Running On Pays Off : Beats Buyout
Running on pays off.
Made possible by third party guarantees
Stable long term investment strategies.
Directing resources in the interests of all stakeholders.
The pension industry has decided that the best thing for a defined benefit pension scheme is for it to transfer to a regulated insurer. That is the Gold Standard.
The Pension Schemes Act 2021 introduces further powers to support the “tough” stances of the Pensions Regulator. Trustees are to set a long term objective, heavily directed to journeys to buyout as an “end game”. The pre-cursor is aligning with presumed life insurers’ requirement for the investments to assist the transfer. The derisking ship has long sailed.
But the Gold Standard was an economic disaster ahead of its abolition in 1931. Returns can end up being counter productively low and below the rate of inflation driving up long term costs as calculated today. Buyouts are unambitious end games, They may not be the best way forward for more than life insurers.
There should be a mainstream alternative to buyouts. There is the regulatory improved option of “running on”. It beats buy out when low dependency is available by other means under a bespoke solution.
Model the average scheme’s cashflow and you wonder what the problem is.

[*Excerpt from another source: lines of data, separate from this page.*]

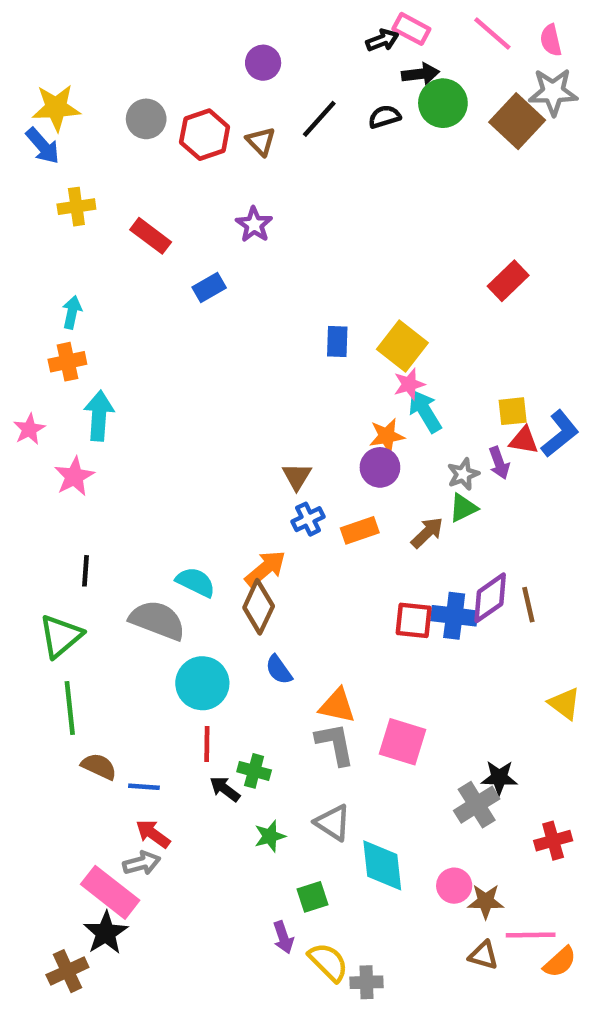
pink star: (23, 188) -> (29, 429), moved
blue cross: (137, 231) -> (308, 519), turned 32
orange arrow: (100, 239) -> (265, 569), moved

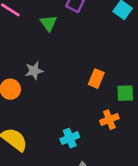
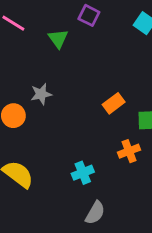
orange rectangle: (96, 79) -> (114, 103), turned 30

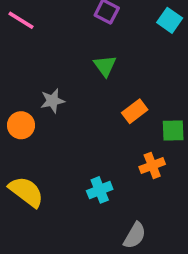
green triangle: (58, 39) -> (105, 66), moved
gray semicircle: (95, 213) -> (135, 235), moved

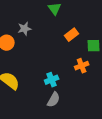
gray semicircle: (135, 235) -> (54, 100), moved

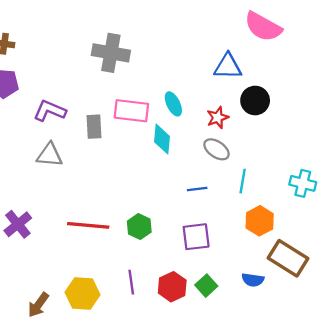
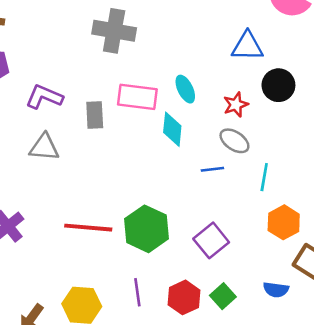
blue line: (197, 189) -> (212, 169), moved
green hexagon: (139, 227) -> (146, 229), size x1.6
purple square: (196, 237) -> (211, 240), turned -32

It arises from the low asset returns assumed and from reaching the destination too quickly. The reason to derisk investment is fear for the future of the sponsor. Sponsors in their turn can worry about volatility caused by DB schemes and resort to a “get rid ASAP” view.
Trustees should indeed be ultra risk averse about sponsors – but all the covenant reviews you can pay for are palliatives. The sponsor should put substance behind its declared support for a scheme. It is for its financiers (who can stand surety – banks, insurers, parents) to provide risk diversifying guarantees that obligations to eliminate dependency on the sponsor will be met come what may. That enables trustees to maintain sound, long term, low risk investment policies.
Sponsors can then also reassess their expectations. Returns are likely to closely align to accounting assumptions. A result is that on net assets; on profits and on cash the pension burden is lifted. With the new perspective the scheme is a long term asset not a volatile risk factor. All stakeholders benefit.
So journey plans to buyout may often be the way forward. But that should not be on the only way. Our approach packages surety and asset management together. The value to financial institutions of having a long term, fixed income portfolio to run is to be factored in. The cost of available surety products for good credit are modest against the benefits of sustained returns which let schemes run on and actuarial prudence true up.
The follow on question is whether DB schemes can be reactivated to support CDC or straight forward DC schemes and in so doing help provide a high standard of provision for today’s employees. A tough task but a journey with a worthwhile destination respecting the past and the future.
Fast track to buyout. One possibility. But running on pays off to meet all stakeholders’ interests.